---------- RECORDS SUPPLIED
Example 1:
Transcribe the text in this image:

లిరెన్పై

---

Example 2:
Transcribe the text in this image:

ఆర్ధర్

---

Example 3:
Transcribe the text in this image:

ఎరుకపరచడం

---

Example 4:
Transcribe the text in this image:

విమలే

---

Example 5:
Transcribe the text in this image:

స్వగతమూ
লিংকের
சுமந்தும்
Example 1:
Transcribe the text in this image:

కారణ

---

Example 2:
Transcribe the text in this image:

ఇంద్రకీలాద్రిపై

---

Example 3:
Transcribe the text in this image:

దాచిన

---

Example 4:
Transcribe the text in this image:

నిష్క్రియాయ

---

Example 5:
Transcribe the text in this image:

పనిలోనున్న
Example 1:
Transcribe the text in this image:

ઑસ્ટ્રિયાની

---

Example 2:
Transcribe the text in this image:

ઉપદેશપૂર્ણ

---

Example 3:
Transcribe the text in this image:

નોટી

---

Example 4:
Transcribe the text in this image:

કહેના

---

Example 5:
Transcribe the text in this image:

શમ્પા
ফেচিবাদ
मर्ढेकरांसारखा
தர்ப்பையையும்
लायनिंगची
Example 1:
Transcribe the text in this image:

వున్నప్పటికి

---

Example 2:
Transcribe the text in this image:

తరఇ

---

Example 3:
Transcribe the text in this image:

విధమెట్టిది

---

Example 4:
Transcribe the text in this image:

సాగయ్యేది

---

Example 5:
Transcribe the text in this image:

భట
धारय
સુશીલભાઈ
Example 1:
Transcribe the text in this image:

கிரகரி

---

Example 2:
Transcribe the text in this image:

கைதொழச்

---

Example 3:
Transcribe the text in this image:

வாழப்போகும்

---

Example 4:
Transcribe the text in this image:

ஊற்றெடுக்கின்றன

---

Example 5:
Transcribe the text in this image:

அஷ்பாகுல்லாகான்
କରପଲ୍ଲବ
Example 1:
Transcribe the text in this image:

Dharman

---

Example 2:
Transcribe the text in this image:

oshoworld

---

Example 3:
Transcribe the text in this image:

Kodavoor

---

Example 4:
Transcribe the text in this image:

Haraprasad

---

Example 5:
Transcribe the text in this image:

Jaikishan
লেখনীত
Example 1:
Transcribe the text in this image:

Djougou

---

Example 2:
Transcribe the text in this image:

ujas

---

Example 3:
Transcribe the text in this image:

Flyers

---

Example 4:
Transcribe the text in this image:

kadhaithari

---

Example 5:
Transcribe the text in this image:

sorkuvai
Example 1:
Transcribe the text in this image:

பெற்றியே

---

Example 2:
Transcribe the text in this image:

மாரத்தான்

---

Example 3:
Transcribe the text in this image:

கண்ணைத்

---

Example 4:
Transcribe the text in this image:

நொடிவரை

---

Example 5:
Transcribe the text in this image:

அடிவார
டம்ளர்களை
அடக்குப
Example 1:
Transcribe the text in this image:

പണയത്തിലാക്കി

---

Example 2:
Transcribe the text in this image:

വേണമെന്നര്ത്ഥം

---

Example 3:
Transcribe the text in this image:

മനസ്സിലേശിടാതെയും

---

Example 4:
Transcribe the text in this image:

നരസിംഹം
--------------------
* [TASK PROMPT]: Exactly as written, output the material once more.

* [FINAL ANSWER]:
Example 1:
Transcribe the text in this image:

లిరెన్పై

---

Example 2:
Transcribe the text in this image:

ఆర్ధర్

---

Example 3:
Transcribe the text in this image:

ఎరుకపరచడం

---

Example 4:
Transcribe the text in this image:

విమలే

---

Example 5:
Transcribe the text in this image:

స్వగతమూ
লিংকের
சுமந்தும்
Example 1:
Transcribe the text in this image:

కారణ

---

Example 2:
Transcribe the text in this image:

ఇంద్రకీలాద్రిపై

---

Example 3:
Transcribe the text in this image:

దాచిన

---

Example 4:
Transcribe the text in this image:

నిష్క్రియాయ

---

Example 5:
Transcribe the text in this image:

పనిలోనున్న
Example 1:
Transcribe the text in this image:

ઑસ્ટ્રિયાની

---

Example 2:
Transcribe the text in this image:

ઉપદેશપૂર્ણ

---

Example 3:
Transcribe the text in this image:

નોટી

---

Example 4:
Transcribe the text in this image:

કહેના

---

Example 5:
Transcribe the text in this image:

શમ્પા
ফেচিবাদ
मर्ढेकरांसारखा
தர்ப்பையையும்
लायनिंगची
Example 1:
Transcribe the text in this image:

వున్నప్పటికి

---

Example 2:
Transcribe the text in this image:

తరఇ

---

Example 3:
Transcribe the text in this image:

విధమెట్టిది

---

Example 4:
Transcribe the text in this image:

సాగయ్యేది

---

Example 5:
Transcribe the text in this image:

భట
धारय
સુશીલભાઈ
Example 1:
Transcribe the text in this image:

கிரகரி

---

Example 2:
Transcribe the text in this image:

கைதொழச்

---

Example 3:
Transcribe the text in this image:

வாழப்போகும்

---

Example 4:
Transcribe the text in this image:

ஊற்றெடுக்கின்றன

---

Example 5:
Transcribe the text in this image:

அஷ்பாகுல்லாகான்
କରପଲ୍ଲବ
Example 1:
Transcribe the text in this image:

Dharman

---

Example 2:
Transcribe the text in this image:

oshoworld

---

Example 3:
Transcribe the text in this image:

Kodavoor

---

Example 4:
Transcribe the text in this image:

Haraprasad

---

Example 5:
Transcribe the text in this image:

Jaikishan
লেখনীত
Example 1:
Transcribe the text in this image:

Djougou

---

Example 2:
Transcribe the text in this image:

ujas

---

Example 3:
Transcribe the text in this image:

Flyers

---

Example 4:
Transcribe the text in this image:

kadhaithari

---

Example 5:
Transcribe the text in this image:

sorkuvai
Example 1:
Transcribe the text in this image:

பெற்றியே

---

Example 2:
Transcribe the text in this image:

மாரத்தான்

---

Example 3:
Transcribe the text in this image:

கண்ணைத்

---

Example 4:
Transcribe the text in this image:

நொடிவரை

---

Example 5:
Transcribe the text in this image:

அடிவார
டம்ளர்களை
அடக்குப
Example 1:
Transcribe the text in this image:

പണയത്തിലാക്കി

---

Example 2:
Transcribe the text in this image:

വേണമെന്നര്ത്ഥം

---

Example 3:
Transcribe the text in this image:

മനസ്സിലേശിടാതെയും

---

Example 4:
Transcribe the text in this image:

നരസിംഹം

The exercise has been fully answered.